Com um curso de Direito tirado à noite, como trabalhadora-estudante, Fernanda de Almeida Pinheiro critica as grandes sociedades de advogados por não pagarem um cêntimo de contribuições relativas aos trabalhadores para a Caixa de Previdência nem para Segurança Social. O encargo é suportado na totalidade por cada advogado, por serem considerados prestadores de serviços, situação que penaliza sobretudo os mais jovens e que a nova bastonária considera vergonhosa e que quer mudar.

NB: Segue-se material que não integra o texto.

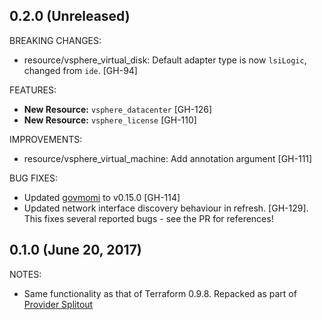 ## 0.2.0 (Unreleased)

BREAKING CHANGES:

* resource/vsphere_virtual_disk: Default adapter type is now `lsiLogic`,
  changed from `ide`. [GH-94]

FEATURES:

* **New Resource:** `vsphere_datacenter` [GH-126]
* **New Resource:** `vsphere_license` [GH-110]

IMPROVEMENTS:

* resource/vsphere_virtual_machine: Add annotation argument [GH-111]

BUG FIXES:

* Updated [govmomi](https://github.com/vmware/govmomi) to v0.15.0 [GH-114]
* Updated network interface discovery behaviour in refresh. [GH-129]. This fixes
  several reported bugs - see the PR for references!

## 0.1.0 (June 20, 2017)

NOTES:

* Same functionality as that of Terraform 0.9.8. Repacked as part of [Provider Splitout](https://www.hashicorp.com/blog/upcoming-provider-changes-in-terraform-0-10/)
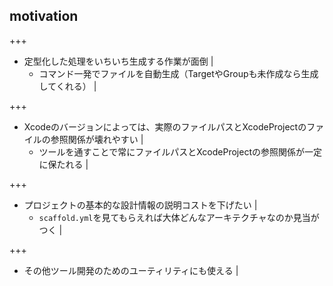 ## motivation

+++

- 定型化した処理をいちいち生成する作業が面倒 |
  - コマンド一発でファイルを自動生成（TargetやGroupも未作成なら生成してくれる） |

+++

- Xcodeのバージョンによっては、実際のファイルパスとXcodeProjectのファイルの参照関係が壊れやすい |
  - ツールを通すことで常にファイルパスとXcodeProjectの参照関係が一定に保たれる |

+++

- プロジェクトの基本的な設計情報の説明コストを下げたい |
  - `scaffold.yml`を見てもらえれば大体どんなアーキテクチャなのか見当がつく |

+++

- その他ツール開発のためのユーティリティにも使える |
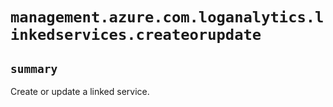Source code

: # `management.azure.com.loganalytics.linkedservices.createorupdate`

## `summary`
Create or update a linked service.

Fernanda Pinheiro quer ainda forçar o Governo a rever a tabela de pagamento das defesas oficiosas, que não é alterada há mais de 18 anos. "Temos de garantir uma remuneração digna para estes profissionais", defendeu Fernanda Pinheiro, que fez questão de recordar as suas origens nesta cerimónia. "Tenho a absoluta certeza de que há 50 anos uma mulher filha de uma humilde cozinheira - afastada da escola aos seis anos por ser menina - e de um modesto mecânico de automóveis que começou a trabalhar aos dez anos, sem quaisquer pergaminhos na advocacia, jamais poderia ser eleita bastonária como eu fui."

No que diz respeito à batalha que a Ordem dos Advogados trava contra a alteração do regime das ordens profissionais recentemente aprovada na Assembleia da República, coube ao antecessor de Fernanda Pinheiro no cargo e também ao novo presidente do conselho superior, Paulo Sá e Cunha, apontarem o rumo a seguir. "Em caso algum por isso se deve admitir a participação de não advogados nos órgãos da nossa Ordem e muito menos que a mesma seja controlada por um provedor estranho à advocacia", declarou o anterior bastonário, Menezes Leitão, para quem o diploma em causa constitui "um ataque à advocacia que não tem precedentes nem sequer no tempo do Estado Novo".

"Ora, um ataque à advocacia é um ataque ao Estado de Direito, na medida em que se pretende controlar os únicos profissionais que podem defender os cidadãos contra os abusos do poder", acusou.